Adam May has an inside look at the operation.
Only one man monitored those cameras and he reported to former County Executive John Leopold, who resigned in disgrace.
At the end of a long hallway in Anne Arundel County's main government building, the contents of room 170 were secret--until now. Five video monitors took in the feeds from not a few security cameras and not even a few dozen. Instead, there were more than 500 cameras, which covered just about every corner of every major government building.
"To say it's unconventional is an understatement," said new County Executive Laura Neuman.
Neuman says the most alarming part is that the cameras apparently served one person alone.
"Those cameras were monitored by a contract employee who was not reporting to the police department but rather the county executive," Neuman said.
That's former County Executive John Leopold, who resigned last month after he was found guilty of misconduct in office. Leopold not only spied on his political opponents but also misused resources to engage in sexual encounters.

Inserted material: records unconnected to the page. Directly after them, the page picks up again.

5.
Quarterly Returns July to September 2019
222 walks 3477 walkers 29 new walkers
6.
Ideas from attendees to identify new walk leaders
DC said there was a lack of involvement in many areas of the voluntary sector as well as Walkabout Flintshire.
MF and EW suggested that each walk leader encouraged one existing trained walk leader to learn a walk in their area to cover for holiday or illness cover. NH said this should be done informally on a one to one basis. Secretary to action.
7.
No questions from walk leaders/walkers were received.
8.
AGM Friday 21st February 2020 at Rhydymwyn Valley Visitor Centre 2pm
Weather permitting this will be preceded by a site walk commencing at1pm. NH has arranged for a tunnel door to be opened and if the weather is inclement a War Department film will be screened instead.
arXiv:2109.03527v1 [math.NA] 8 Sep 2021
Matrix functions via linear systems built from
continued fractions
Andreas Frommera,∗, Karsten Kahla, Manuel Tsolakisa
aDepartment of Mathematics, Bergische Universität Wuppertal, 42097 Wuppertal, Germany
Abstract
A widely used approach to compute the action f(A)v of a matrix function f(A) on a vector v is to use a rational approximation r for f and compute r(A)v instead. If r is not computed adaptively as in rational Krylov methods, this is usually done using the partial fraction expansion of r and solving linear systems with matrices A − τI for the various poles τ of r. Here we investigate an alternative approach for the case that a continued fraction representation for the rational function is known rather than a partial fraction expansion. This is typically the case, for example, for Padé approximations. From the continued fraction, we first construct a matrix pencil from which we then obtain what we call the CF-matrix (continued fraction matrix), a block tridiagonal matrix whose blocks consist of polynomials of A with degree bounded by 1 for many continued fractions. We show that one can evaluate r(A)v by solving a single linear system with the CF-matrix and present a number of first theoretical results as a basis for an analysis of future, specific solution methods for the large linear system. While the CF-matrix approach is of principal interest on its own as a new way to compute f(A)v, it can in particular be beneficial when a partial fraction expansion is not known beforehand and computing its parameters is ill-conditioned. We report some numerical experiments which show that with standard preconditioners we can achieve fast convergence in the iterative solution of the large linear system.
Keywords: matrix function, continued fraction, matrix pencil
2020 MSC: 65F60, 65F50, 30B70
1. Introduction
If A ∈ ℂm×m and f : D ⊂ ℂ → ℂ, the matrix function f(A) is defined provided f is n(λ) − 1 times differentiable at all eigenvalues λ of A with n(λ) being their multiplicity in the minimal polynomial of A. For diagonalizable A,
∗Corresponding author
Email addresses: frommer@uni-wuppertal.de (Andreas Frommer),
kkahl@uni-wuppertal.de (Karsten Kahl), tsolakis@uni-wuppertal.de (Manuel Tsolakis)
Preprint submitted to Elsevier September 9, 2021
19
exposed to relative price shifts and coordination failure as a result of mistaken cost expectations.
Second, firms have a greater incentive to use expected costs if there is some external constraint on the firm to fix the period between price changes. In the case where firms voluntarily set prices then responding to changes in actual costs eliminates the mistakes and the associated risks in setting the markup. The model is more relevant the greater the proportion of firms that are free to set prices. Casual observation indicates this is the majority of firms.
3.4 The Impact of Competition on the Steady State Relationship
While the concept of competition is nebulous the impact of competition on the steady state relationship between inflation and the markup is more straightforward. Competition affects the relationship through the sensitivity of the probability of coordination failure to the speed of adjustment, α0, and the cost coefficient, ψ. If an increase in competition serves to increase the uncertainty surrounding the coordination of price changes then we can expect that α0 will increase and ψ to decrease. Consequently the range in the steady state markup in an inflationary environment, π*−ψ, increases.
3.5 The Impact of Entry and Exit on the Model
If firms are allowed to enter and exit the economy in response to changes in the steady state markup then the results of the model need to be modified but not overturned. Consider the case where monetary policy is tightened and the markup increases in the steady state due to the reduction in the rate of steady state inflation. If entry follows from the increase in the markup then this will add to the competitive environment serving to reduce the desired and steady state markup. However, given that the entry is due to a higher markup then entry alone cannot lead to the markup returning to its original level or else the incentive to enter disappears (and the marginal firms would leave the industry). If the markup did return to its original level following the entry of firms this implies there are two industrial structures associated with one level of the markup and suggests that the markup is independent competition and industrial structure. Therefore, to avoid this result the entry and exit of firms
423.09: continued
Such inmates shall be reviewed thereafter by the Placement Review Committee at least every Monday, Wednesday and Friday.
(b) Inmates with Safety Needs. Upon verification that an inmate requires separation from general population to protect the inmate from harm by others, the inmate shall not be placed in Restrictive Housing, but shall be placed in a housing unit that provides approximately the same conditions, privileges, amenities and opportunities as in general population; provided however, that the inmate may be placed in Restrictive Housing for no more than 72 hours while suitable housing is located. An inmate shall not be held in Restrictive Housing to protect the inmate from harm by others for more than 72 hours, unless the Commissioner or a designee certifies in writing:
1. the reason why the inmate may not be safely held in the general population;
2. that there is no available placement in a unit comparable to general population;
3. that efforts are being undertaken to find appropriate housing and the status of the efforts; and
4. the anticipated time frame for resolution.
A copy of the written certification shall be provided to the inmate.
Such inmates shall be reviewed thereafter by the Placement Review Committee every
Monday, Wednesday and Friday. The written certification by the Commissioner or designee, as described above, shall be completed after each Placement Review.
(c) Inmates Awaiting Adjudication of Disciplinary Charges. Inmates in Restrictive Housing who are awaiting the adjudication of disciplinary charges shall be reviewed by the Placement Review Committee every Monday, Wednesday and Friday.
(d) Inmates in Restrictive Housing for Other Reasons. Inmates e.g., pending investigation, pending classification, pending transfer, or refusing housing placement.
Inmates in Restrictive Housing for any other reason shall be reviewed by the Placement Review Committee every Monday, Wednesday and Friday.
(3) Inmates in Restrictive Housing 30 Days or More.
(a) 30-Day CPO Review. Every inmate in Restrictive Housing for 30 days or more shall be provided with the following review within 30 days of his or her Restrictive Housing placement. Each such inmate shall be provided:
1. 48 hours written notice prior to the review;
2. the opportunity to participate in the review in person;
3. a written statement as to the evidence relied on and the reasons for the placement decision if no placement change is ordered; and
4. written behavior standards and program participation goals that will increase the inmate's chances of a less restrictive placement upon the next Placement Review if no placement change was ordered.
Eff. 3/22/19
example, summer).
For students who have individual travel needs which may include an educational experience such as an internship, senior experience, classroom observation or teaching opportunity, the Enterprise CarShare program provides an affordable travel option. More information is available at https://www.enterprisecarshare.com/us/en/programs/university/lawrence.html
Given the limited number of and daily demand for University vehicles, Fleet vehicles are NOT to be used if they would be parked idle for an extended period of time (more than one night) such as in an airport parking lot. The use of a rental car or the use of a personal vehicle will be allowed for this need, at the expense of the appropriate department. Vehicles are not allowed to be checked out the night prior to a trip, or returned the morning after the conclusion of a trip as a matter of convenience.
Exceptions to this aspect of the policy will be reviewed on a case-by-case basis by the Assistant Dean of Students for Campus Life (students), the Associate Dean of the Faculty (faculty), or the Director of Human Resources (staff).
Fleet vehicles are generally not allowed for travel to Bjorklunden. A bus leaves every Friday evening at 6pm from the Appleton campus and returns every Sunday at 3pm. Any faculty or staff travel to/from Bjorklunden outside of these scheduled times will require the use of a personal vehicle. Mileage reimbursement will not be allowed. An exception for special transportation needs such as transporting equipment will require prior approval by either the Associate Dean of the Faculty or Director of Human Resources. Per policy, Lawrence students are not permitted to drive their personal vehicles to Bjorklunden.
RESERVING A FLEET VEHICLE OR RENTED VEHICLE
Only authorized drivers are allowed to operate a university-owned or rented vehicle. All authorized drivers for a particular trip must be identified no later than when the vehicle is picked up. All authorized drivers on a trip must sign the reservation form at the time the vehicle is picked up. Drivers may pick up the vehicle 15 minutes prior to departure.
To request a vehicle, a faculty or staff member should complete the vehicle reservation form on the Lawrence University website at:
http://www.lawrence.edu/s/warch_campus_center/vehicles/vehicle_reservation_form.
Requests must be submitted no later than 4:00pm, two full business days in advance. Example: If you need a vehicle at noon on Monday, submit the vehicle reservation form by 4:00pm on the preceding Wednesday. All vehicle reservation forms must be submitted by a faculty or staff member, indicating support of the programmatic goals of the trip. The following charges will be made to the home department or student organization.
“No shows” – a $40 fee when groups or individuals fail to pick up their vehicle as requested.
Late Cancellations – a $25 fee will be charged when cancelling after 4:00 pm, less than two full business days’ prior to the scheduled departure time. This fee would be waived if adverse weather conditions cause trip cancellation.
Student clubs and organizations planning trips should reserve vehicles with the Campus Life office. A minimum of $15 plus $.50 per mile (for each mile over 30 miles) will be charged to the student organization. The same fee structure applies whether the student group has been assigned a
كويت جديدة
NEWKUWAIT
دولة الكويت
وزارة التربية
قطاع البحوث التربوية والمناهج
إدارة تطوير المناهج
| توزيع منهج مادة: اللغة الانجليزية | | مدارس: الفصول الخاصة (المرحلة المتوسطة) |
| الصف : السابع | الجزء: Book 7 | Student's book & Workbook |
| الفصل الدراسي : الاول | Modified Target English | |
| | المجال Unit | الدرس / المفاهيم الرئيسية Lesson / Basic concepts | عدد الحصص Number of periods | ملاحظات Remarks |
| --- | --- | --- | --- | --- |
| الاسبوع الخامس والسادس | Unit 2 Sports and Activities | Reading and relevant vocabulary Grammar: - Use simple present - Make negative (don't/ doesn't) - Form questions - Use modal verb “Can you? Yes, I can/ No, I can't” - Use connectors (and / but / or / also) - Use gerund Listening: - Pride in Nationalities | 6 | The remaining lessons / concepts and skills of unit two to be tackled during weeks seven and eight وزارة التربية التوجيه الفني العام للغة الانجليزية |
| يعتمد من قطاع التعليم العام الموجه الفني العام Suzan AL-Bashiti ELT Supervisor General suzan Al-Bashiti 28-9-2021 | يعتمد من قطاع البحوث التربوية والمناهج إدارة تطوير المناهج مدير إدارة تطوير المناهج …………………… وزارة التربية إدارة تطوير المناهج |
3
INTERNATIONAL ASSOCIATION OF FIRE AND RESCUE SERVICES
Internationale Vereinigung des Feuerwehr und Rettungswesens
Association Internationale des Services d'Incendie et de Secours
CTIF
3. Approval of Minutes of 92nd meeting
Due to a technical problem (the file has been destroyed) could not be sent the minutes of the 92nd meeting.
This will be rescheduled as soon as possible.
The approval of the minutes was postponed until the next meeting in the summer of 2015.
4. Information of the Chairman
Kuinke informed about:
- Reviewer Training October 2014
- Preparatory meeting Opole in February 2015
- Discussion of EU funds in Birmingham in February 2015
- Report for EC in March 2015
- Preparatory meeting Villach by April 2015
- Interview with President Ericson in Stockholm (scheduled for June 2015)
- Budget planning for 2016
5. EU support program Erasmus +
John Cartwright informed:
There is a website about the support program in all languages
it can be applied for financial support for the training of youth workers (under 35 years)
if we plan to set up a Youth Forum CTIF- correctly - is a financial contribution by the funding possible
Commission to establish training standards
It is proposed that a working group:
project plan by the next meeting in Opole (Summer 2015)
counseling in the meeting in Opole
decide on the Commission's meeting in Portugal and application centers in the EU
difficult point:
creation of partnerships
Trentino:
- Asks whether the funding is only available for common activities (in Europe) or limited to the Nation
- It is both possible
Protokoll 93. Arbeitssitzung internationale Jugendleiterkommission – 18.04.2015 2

"There's been a cloud hanging over our county a long time and it's fueled a cynicism among people in the county," said County Councilman G. James Benoit.
County Executive Neuman immediately shut down the secret camera network. She's going to have the police department take it over after an investigation.
"We will identify every camera, every location and we will do a complete forensic analysis of the system to understand what was being done with the cameras," she said.
There are so many cameras in Anne Arundel County, only a small percentage have been looked at by investigators. Hundreds have yet to be analyzed.
It's still unclear how much taxpayer money was used on the system.